C'est l'histoire d'un mec qui voit une jeune fille dévêtue à la place de son chat
Absurde : c'est sans doute le maître-mot de l'aventure. Sans cesse, dans sa structure scénaristique et dans sa mise en scène, D4 prend plaisir à vous immerger dans un socle sérieux, souvent pompeux, parfois ennuyeux, avant de vous envoyer en pleine face un élément totalement loufoque et inattendu. On explore ainsi au fur et à mesure de l'aventure les déboires de David Young, un ex-enquêteur des stups de Boston, dont la vie a basculé le jour où sa bien-aimée, “Little Peggy”, est retrouvée morte, droguée au Real Blood. Dès lors, le quotidien de notre homme chavire puisqu'il décide d'enquêter sur la mort de Peggy, dont les derniers mots furent “Look for D”.
L'unique homme au monde au courant de ce qu'il est arrivé à la belle se fait donc appelé D. Manque de bol, votre nom est David, et plusieurs personnages clés, aussi charismatiques que dérangeants, portent un prénom commençant par un “D”. Comme un coup dur n'arrive jamais sans une bénédiction, notre héros s'est également fait tirer dessus le soir de la mort de Peggy, par cette dernière d'ailleurs, qui lui offre une belle balafre sur le front. Emmené d'urgence à l'hôpital, David se rend vite compte qu'il a le pouvoir de briser la 4ème dimension (D4) : il peut remonter le temps pour enquêter dans différentes dimensions où les faits sont à chaque fois quelque peu altérés...
Quand The Wolf Among Us rencontre Sliders et Demain à la une
Difficile de vous décrire plus en profondeur la trame sans pour autant spoiler ce qui fait le sel du titre, à savoir cette délicieuse impression d'être emporté dans une scène de théâtre où rien n'est cohérent à part pour les protagonistes au coeur de l'histoire. Néanmoins, s'il y a une chose qui reste constante et solide dans D4, c'est bien son gameplay. Incroyablement rigide et quelque peu vieillot, ce dernier sait très vite poser des bases simples pour que le public puisse adhérer sans trop avoir besoin de se prendre la tête. Un tutoriel rapide expédie l'apprentissage des commandes, et le jeu démarre. D'ailleurs, la compatibilité Kinect offre un confort de jeu et une implication qui est franchement la bienvenue dans un jeu de ce type.

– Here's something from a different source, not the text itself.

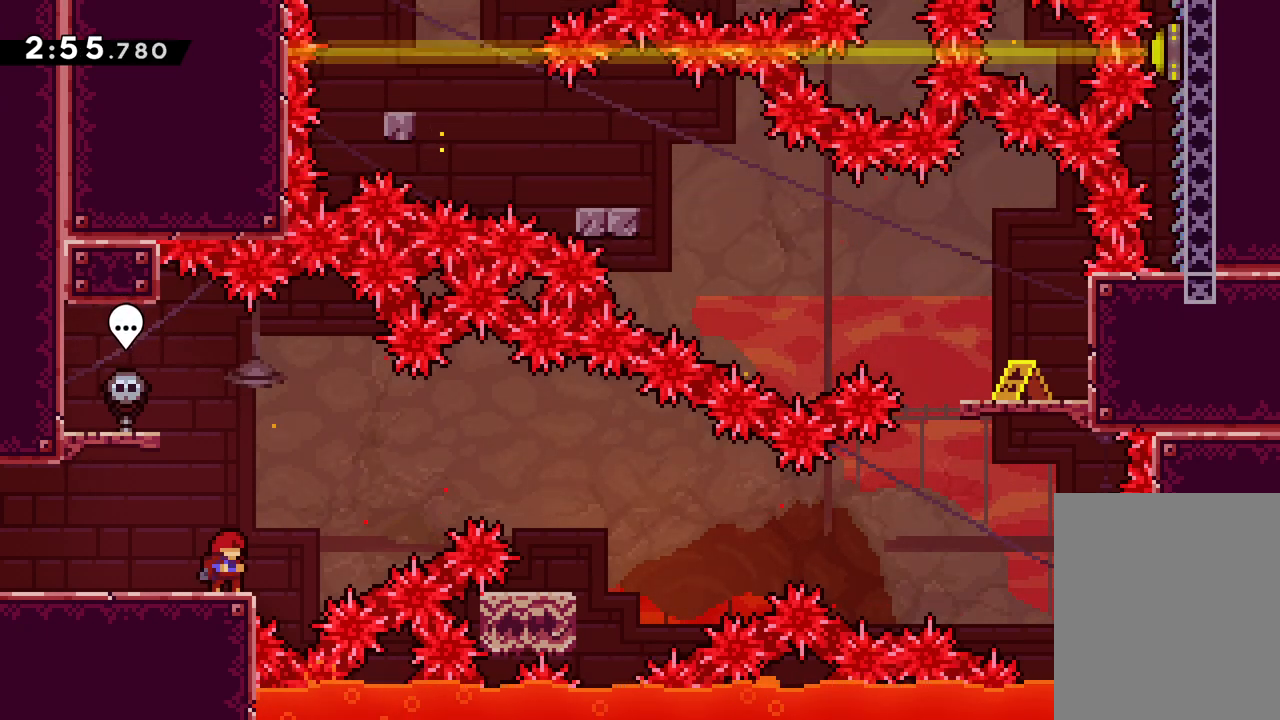
{"keys": [], "events": []}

On arrive donc au niveau d'un Heavy Rain au PS Move en ce qui concerne l'immersion par le gameplay. Car si la majorité des QTE reviennent, au pad, à bouger les sticks dans une direction, le tout additionné d'une pression sur une touche, au Kinect en revanche, on vous demandera de mimer certains gestes (un coup de poing, une parade, un mouvement de la main...) de manière assez ingénieuse. On profite donc à 100% du capteur de mouvements et du capteur de commandes vocales (qui ne sert que très rarement mais qui fait son petit effet). Mais alors pourquoi être aussi dithyrambique à l'égard de D4 et ne pas lui offrir une note plus élevée ? Là encore, il y a une raison.
Une oeuvre particulière, pour un public particulier...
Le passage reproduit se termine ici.